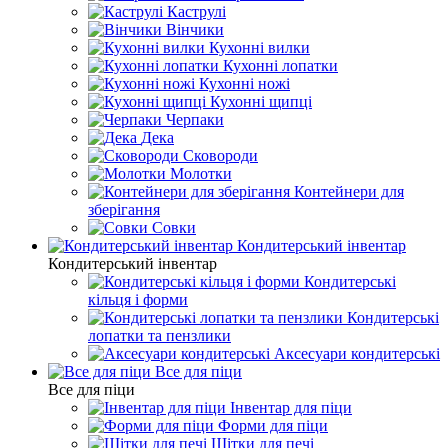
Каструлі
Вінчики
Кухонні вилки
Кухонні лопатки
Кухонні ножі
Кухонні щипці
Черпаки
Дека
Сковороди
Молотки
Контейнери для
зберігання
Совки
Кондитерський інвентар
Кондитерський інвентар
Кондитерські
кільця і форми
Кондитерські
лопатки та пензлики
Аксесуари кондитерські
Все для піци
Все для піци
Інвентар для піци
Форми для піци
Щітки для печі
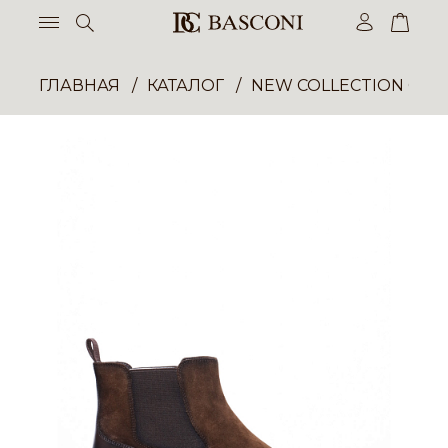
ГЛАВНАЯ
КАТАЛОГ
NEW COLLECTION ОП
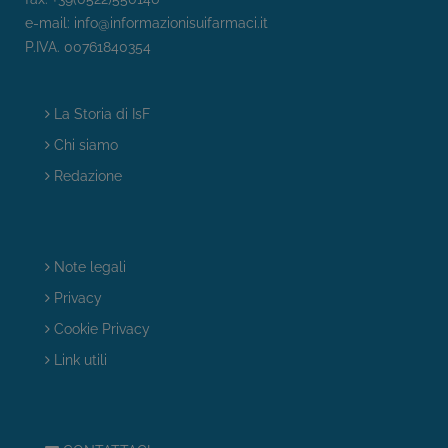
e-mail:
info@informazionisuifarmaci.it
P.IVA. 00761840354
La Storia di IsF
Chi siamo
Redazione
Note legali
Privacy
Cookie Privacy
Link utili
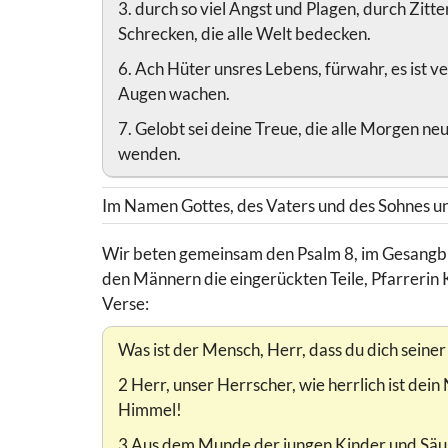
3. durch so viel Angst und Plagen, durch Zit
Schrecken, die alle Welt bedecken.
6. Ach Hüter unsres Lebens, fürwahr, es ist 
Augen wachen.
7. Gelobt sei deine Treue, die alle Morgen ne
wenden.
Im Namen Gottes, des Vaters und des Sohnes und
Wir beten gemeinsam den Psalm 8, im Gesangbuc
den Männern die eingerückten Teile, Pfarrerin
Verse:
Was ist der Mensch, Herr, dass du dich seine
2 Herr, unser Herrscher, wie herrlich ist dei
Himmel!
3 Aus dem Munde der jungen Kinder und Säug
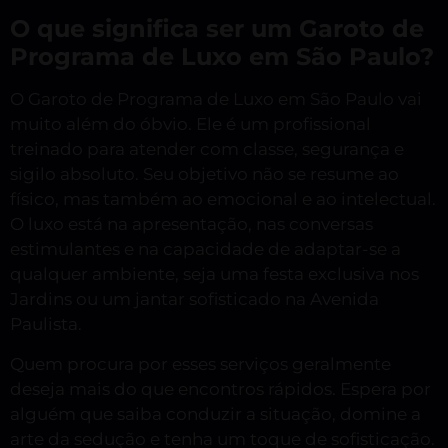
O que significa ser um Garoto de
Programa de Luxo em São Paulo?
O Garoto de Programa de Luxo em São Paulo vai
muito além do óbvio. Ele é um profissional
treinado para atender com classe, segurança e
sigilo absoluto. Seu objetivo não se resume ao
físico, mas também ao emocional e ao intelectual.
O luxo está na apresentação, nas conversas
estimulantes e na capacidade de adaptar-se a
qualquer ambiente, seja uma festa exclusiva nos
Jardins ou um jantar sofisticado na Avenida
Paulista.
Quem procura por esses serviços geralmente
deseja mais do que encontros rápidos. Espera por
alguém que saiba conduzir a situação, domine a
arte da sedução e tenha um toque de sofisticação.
—————
### EXERCISE
Where a line of the entries holds the string "Paulo", include it in the count, and give only the final number.

### ANSWER TO THE PROBLEM
2